Glastonbury For The Over 50s

As readers of my bucket list will be aware, Glastonbury Festival has been something I’ve wanted to go to for years, and this was the year I managed it.

First, let me kill the idea that it’s a festival for kids.  It’s not.  Far from it.  Even before I went I was unrepentant when faced with the “Aren’t you too old for that?” question.  My reply was: “If Mick Jagger is not too old to headline the Pyramid stage on Saturday night then I’m sure as hell not too old to stand there and listen.”

For those of you who read my previous post ‘Are Festivals for You?’ (and if you haven’t, why haven’t you?) then you will know that the average age of the audience at Reading Festival was somewhere between a short jail term for a wayward teacher and having a proper job which does not require pinning stars on your chest, asking if you want chips with that and commanding everyone to ‘Enjoy!’

Glastonbury was a very different kettle of fish.  I regularly was not the oldest person in my immediate eyesight.  OK I accept that is not as far as it once was but surely that makes my point all the stronger.  There were certainly far more over 40s and 50s (and possibly over 60s unless hippie life had just treated them harshly) and far fewer under 20s than at Reading.

And it’s not just about music either, there’s a circus. film tent, market stalls and craft workshops to name but a few of the alternatives to the 30-odd music stages hosting diverse bands for 12 hours every day of the three day event.

Clearly the highlight was The Rolling Stones who gave a masterclass to every other band on how to win an audience, keep them and send them back to their tents believing they had just been part of history.

Mick Jagger was still remarkably mobile for a septuagenarian, not quite the parody of himself he’d become in recent performances. Keith Richards prowled the stage like a lion well aware he would never be replaced in the herd – although giggling after every sentence was perhaps a clue that he’d found a suitable alternative to sanatagen.  Ronnie Wood just kept wandering to the front of the stage every now and again to prove what a fantastic guitarist he is, even during a guest appearance by former Stone Mick Taylor.   And the inimitable Charlie Watts looking like a serial killer in a cardigan, made the drum kit his own.

But with a back-catalogue like theirs it’s much easier to play an endless stream of hits – a problem which affected Mumford and Sons the following evening when they blew their two hits too early and ended up borrowing ‘With a little help from our friends’ for their finale.

The hippie fraternity is still there but perhaps not in the numbers that helped The Levellers storm the main stage in 1994, which might be why a similar folky ensemble struggled so much this year.

Yet despite my learning experience at Reading I still picked up some snippets of information and interesting observations while in Somerset, which I’d like to share with you.  Perhaps because of the location, I was nevertheless amazed how popular cider is among festival goers. There wasn’t a Belgian beer to be seen and I only spotted a couple of cans of Old Speckled Hen the entire weekend.

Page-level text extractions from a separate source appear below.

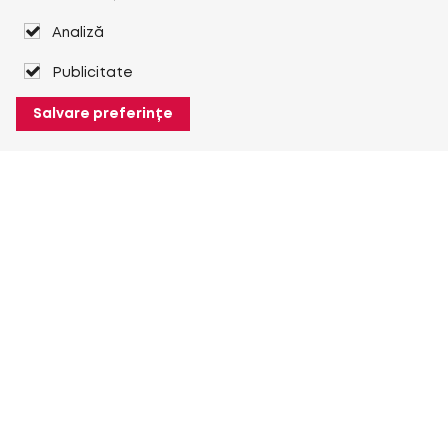
Analiză
Publicitate
Salvare preferințe
Despre Heuver
Despre Heuver
Istoric
Mai multe Despre Heuver
Heuver pentru mine
Conectare
Înregistrare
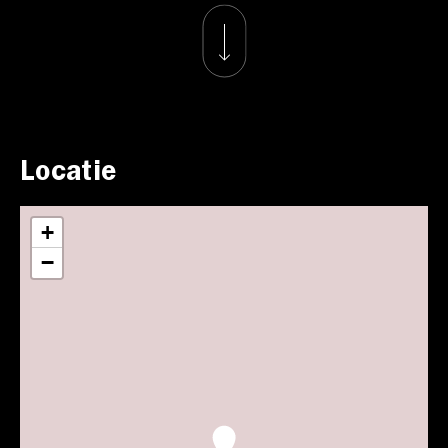
Locatie
+
−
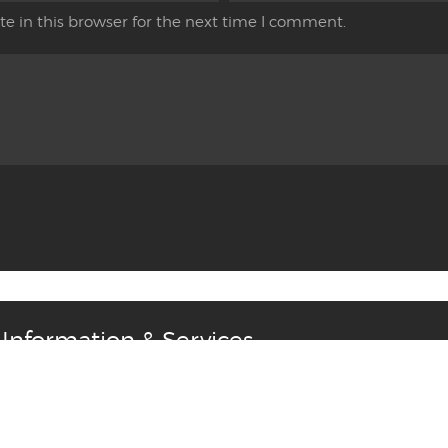
e in this browser for the next time I comment.
Information & Services
rns
Privacy Policy
Terms & Conditions
Contact Us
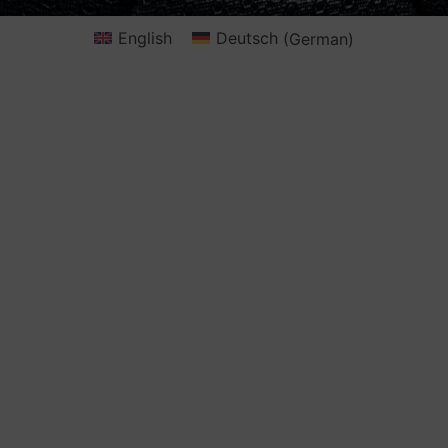
English
Deutsch
(
German
)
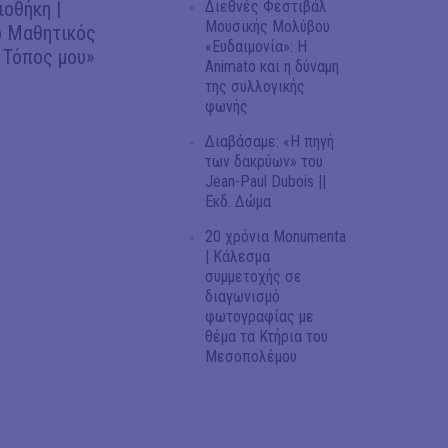
Διεθνές Φεστιβάλ
ιοθήκη |
Μουσικής Μολύβου
 Μαθητικός
«Ευδαιμονία»: Η
 Τόπος μου»
Animato και η δύναμη
της συλλογικής
φωνής
Διαβάσαμε: «Η πηγή
των δακρύων» του
Jean-Paul Dubois ||
Εκδ. Δώμα
20 χρόνια Monumenta
| Κάλεσμα
συμμετοχής σε
διαγωνισμό
φωτογραφίας με
θέμα τα Κτήρια του
Μεσοπολέμου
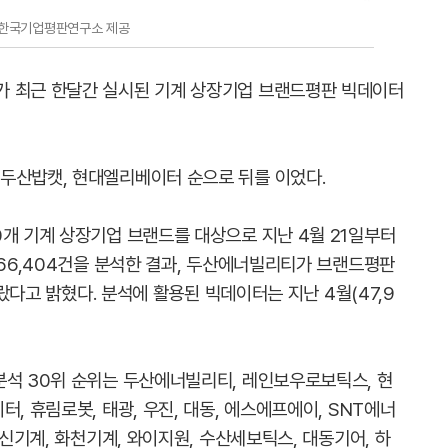
 한국기업평판연구소 제공
가 최근 한달간 실시된 기계 상장기업 브랜드평판 빅데이터
두산밥캣, 현대엘리베이터 순으로 뒤를 이었다.
0개 기계 상장기업 브랜드를 대상으로 지난 4월 21일부터
366,404건을 분석한 결과, 두산에너빌리티가 브랜드평판
올랐다고 밝혔다. 분석에 활용된 빅데이터는 지난 4월(47,9
분석 30위 순위는 두산에너빌리티, 레인보우로보틱스, 현
, 휴림로봇, 태광, 우진, 대동, 에스에프에이, SNT에너
한신기계, 화천기계, 와이지원, 수산세보틱스, 대동기어, 하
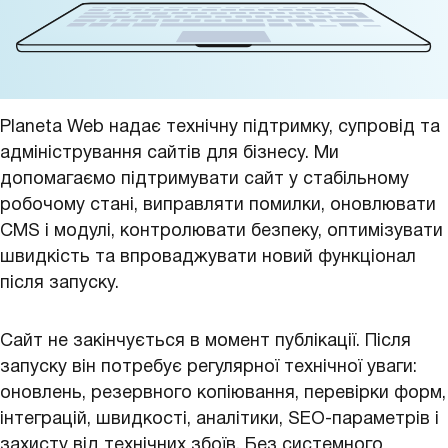
Planeta Web надає технічну підтримку, супровід та
адміністрування сайтів для бізнесу. Ми
допомагаємо підтримувати сайт у стабільному
робочому стані, виправляти помилки, оновлювати
CMS і модулі, контролювати безпеку, оптимізувати
швидкість та впроваджувати новий функціонал
після запуску.
Сайт не закінчується в момент публікації. Після
запуску він потребує регулярної технічної уваги:
оновлень, резервного копіювання, перевірки форм,
інтеграцій, швидкості, аналітики, SEO-параметрів і
захисту від технічних збоїв. Без системного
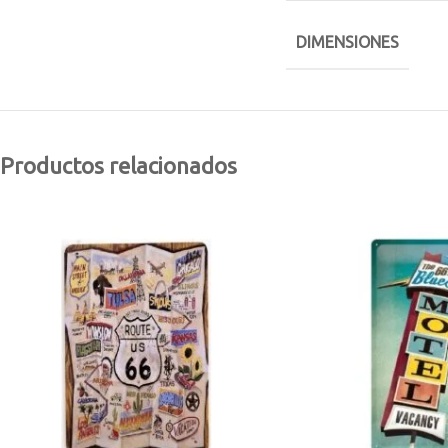
DIMENSIONES
Productos relacionados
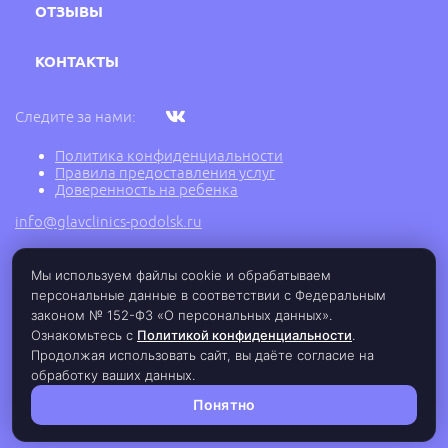
ОТЗЫВЫ
КОНТАКТЫ
Следите за нами:
Политика конфиденциальности
Правила предоставления услуг
Доверенность на ребенка
info@glavclinics-podolsk.ru
Мы используем файлы cookie и обрабатываем
2005 - 2026 г. © Медицинский центр ГлавВрач,
персональные данные в соответствии с Федеральным
ООО "Подольск Медицина", ИНН: 5030077289,
законом № 152-ФЗ «О персональных данных».
ОГРН: 1125030001942, Лицензия ЛО-77-01-
017145 от 07.12.2018 г.
Ознакомьтесь с
Политикой конфиденциальности
.
Продолжая использовать сайт, вы даёте согласие на
обработку ваших данных.
Понятно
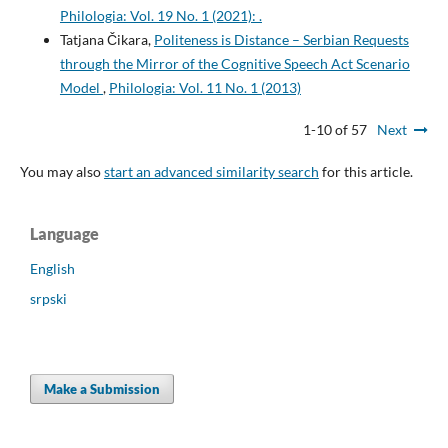
Philologia: Vol. 19 No. 1 (2021): .
Tatjana Čikara,
Politeness is Distance – Serbian Requests
through the Mirror of the Cognitive Speech Act Scenario
Model
,
Philologia: Vol. 11 No. 1 (2013)
1-10 of 57
Next
You may also
start an advanced similarity search
for this article.
Language
English
srpski
Make a Submission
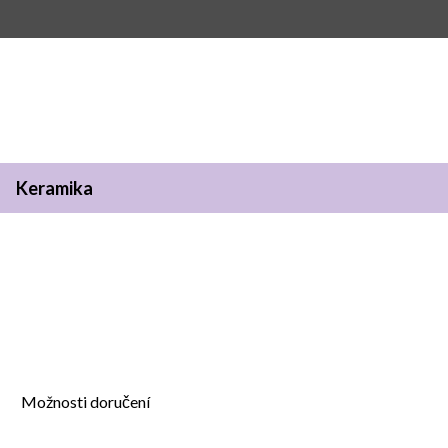
Keramika
Možnosti doručení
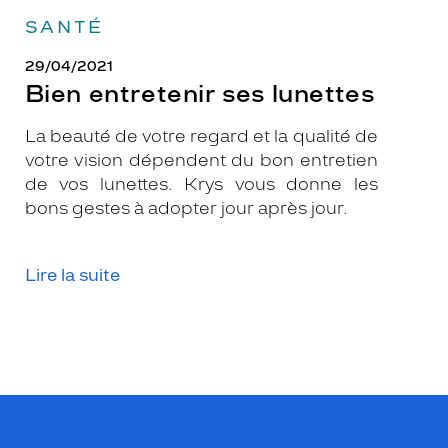
SANTÉ
29/04/2021
Bien entretenir ses lunettes
La beauté de votre regard et la qualité de
votre vision dépendent du bon entretien
de vos lunettes. Krys vous donne les
bons gestes à adopter jour après jour.
Lire la suite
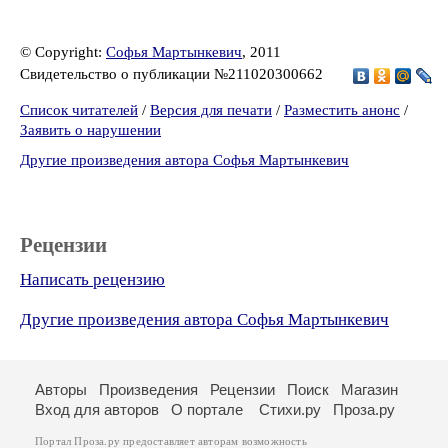
© Copyright:
Софья Мартынкевич
, 2011
Свидетельство о публикации №211020300662
Список читателей
/
Версия для печати
/
Разместить анонс
/
Заявить о нарушении
Другие произведения автора Софья Мартынкевич
Рецензии
Написать рецензию
Другие произведения автора Софья Мартынкевич
Авторы
Произведения
Рецензии
Поиск
Магазин
Вход для авторов
О портале
Стихи.ру
Проза.ру
Портал Проза.ру предоставляет авторам возможность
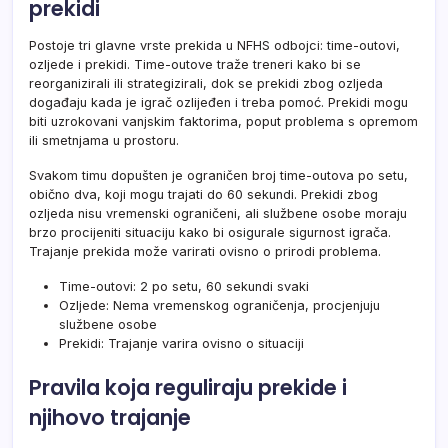
prekidi
Postoje tri glavne vrste prekida u NFHS odbojci: time-outovi,
ozljede i prekidi. Time-outove traže treneri kako bi se
reorganizirali ili strategizirali, dok se prekidi zbog ozljeda
događaju kada je igrač ozlijeđen i treba pomoć. Prekidi mogu
biti uzrokovani vanjskim faktorima, poput problema s opremom
ili smetnjama u prostoru.
Svakom timu dopušten je ograničen broj time-outova po setu,
obično dva, koji mogu trajati do 60 sekundi. Prekidi zbog
ozljeda nisu vremenski ograničeni, ali službene osobe moraju
brzo procijeniti situaciju kako bi osigurale sigurnost igrača.
Trajanje prekida može varirati ovisno o prirodi problema.
Time-outovi: 2 po setu, 60 sekundi svaki
Ozljede: Nema vremenskog ograničenja, procjenjuju
službene osobe
Prekidi: Trajanje varira ovisno o situaciji
Pravila koja reguliraju prekide i
njihovo trajanje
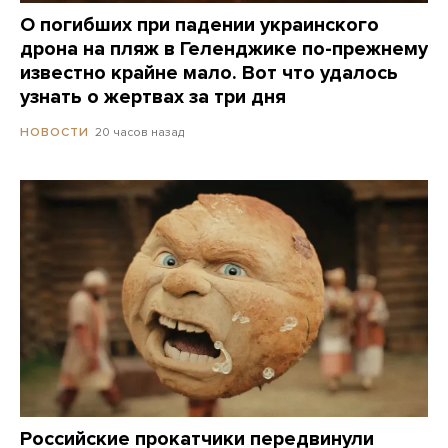
О погибших при падении украинского
дрона на пляж в Геленджике по-прежнему
известно крайне мало. Вот что удалось
узнать о жертвах за три дня
20 часов назад
НОВОСТИ
Российские прокатчики передвинули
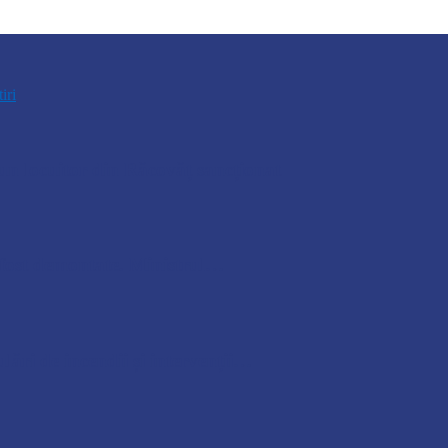
tiri
n locuitor din Răcovăț sancționat
u fost demontate. Ministrul…
lări de incendii și intervenții…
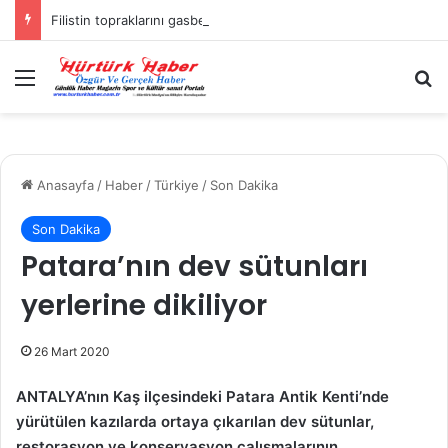
Filistin topraklarını gasbeden İsrailliler, Batı Şeria’da 3 kasabaya saldırdı
Menü
A
Anasayfa
/
Haber
/
Türkiye
/
Son Dakika
Son Dakika
Patara’nın dev sütunları
yerlerine dikiliyor
26 Mart 2020
ANTALYA’nın Kaş ilçesindeki Patara Antik Kenti’nde
yürütülen kazılarda ortaya çıkarılan dev sütunlar,
restorasyon ve konservasyon çalışmalarının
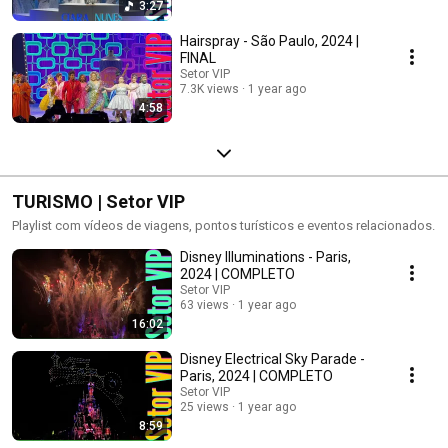
3:27
Hairspray - São Paulo, 2024 |
FINAL
Setor VIP
7.3K views
1 year ago
4:58
TURISMO | Setor VIP
Playlist com vídeos de viagens, pontos turísticos e eventos relacionados.
Disney Illuminations - Paris,
2024 | COMPLETO
Setor VIP
63 views
1 year ago
16:02
Disney Electrical Sky Parade -
Paris, 2024 | COMPLETO
Setor VIP
25 views
1 year ago
8:59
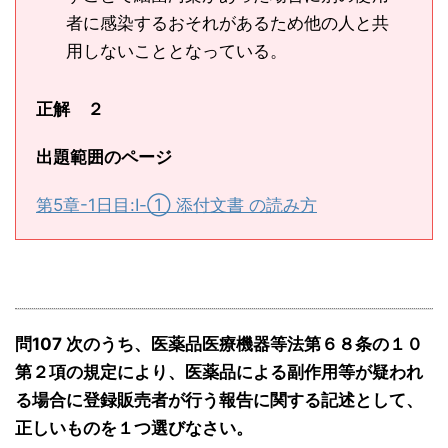
者に感染するおそれがあるため他の人と共
用しないこととなっている。
正解 ２
出題範囲のページ
第5章-1日目:Ⅰ-① 添付文書 の読み方
問107 次のうち、医薬品医療機器等法第６８条の１０
第２項の規定により、医薬品による副作用等が疑われ
る場合に登録販売者が行う報告に関する記述として、
正しいものを１つ選びなさい。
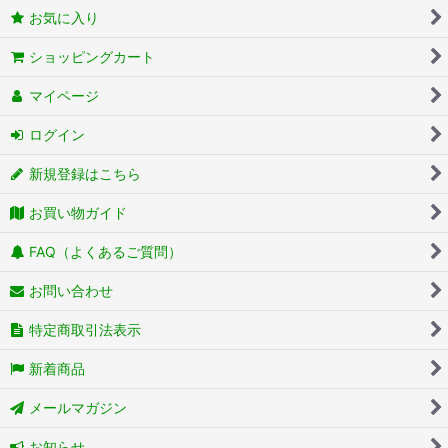
お気に入り
ショッピングカート
マイページ
ログイン
新規登録はこちら
お買い物ガイド
FAQ（よくあるご質問）
お問い合わせ
特定商取引法表示
新着商品
メールマガジン
お知らせ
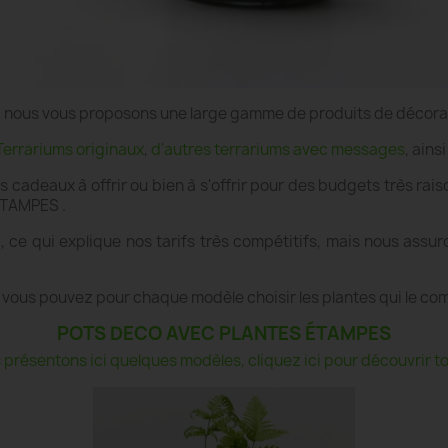
e", nous vous proposons une large gamme de produits de décor
Terrariums originaux
,
d'autres terrariums avec messages
, ains
es cadeaux à offrir ou bien à s'offrir pour des budgets très r
 ÉTAMPES .
ce qui explique nos tarifs très compétitifs, mais nous assu
 vous pouvez pour chaque modèle choisir les plantes qui le co
POTS DECO AVEC PLANTES ÉTAMPES
présentons ici quelques modèles, cliquez ici pour découvrir tou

At Reading I was struck by how many places were offering to charge mobile phones for £5 an hour. At Glastonbury big business had stepped in to snuff out the budding entrepreneurs.  EE had a recharge tent where you could go to charge your phone and try out their 4G network to stream video from the Glastonbury app. Ironic, given I would imagine the average Glastonbury goer could far more easily afford £5 than the kids at Reading.  By the way there are no poor people at Glasto with an above average number of Clarissas who had presumably arranged for someone else to ride their pony over the weekend.

The longevity of Glastonbury – started in 1970 (the day after Jimi Hendrix died) –  prompted me to recall some old adages and sayings.  I wondered if they still held true.

I was reminded of the phrase that some people were so poor they did not even have a pot to p*ss in.  I can certainly vouch for the fact this is very important if you want to avoid wandering about in the dark, tripping over tent guide ropes, cider cans and other debris on your way to the toilets after one or two of the aforementioned ciders.

It’s important you can ‘hold your drink’ was another piece of guidance I was given many years ago.  This year all Glastonbury-goers received an email saying alcohol was allowed to be taken on site but you must be able to carry it yourself without the aid of a trolley or other wheeled device.  See! Still true all these years later.  In fact I would go further and say that if you ever intend to drink more alcohol than you are capable of carrying, it’s likely to be too much.

‘Shoes matter!’. They certainly do if it’s a mudbath. Good sensible wellies and boots were well in evidence.  Most of them Hunters of course. In fact I’d have worn mine but after only a couple of years infrequent use they have split on a seam. (Not impressed – if there is anyone out there from Hunters.)

But by far my favourite line overheard during the long weekend was uttered by a girl in a neighbouring tent.  Out of nowhere, and presumably while she was busying herself in her tent, I heard her say: “I fuc*ing love faffing.  I could do it all bloody day.  It’s so relaxing.” Well said love.  (Oxford English Dictionary definition of ‘faff’ – ‘spend time in ineffectual activity’. Origin late 18th century.)

Perhaps the world needs more faffers and fewer people who interfere when you’re not harming anyone.  Faff on my friends.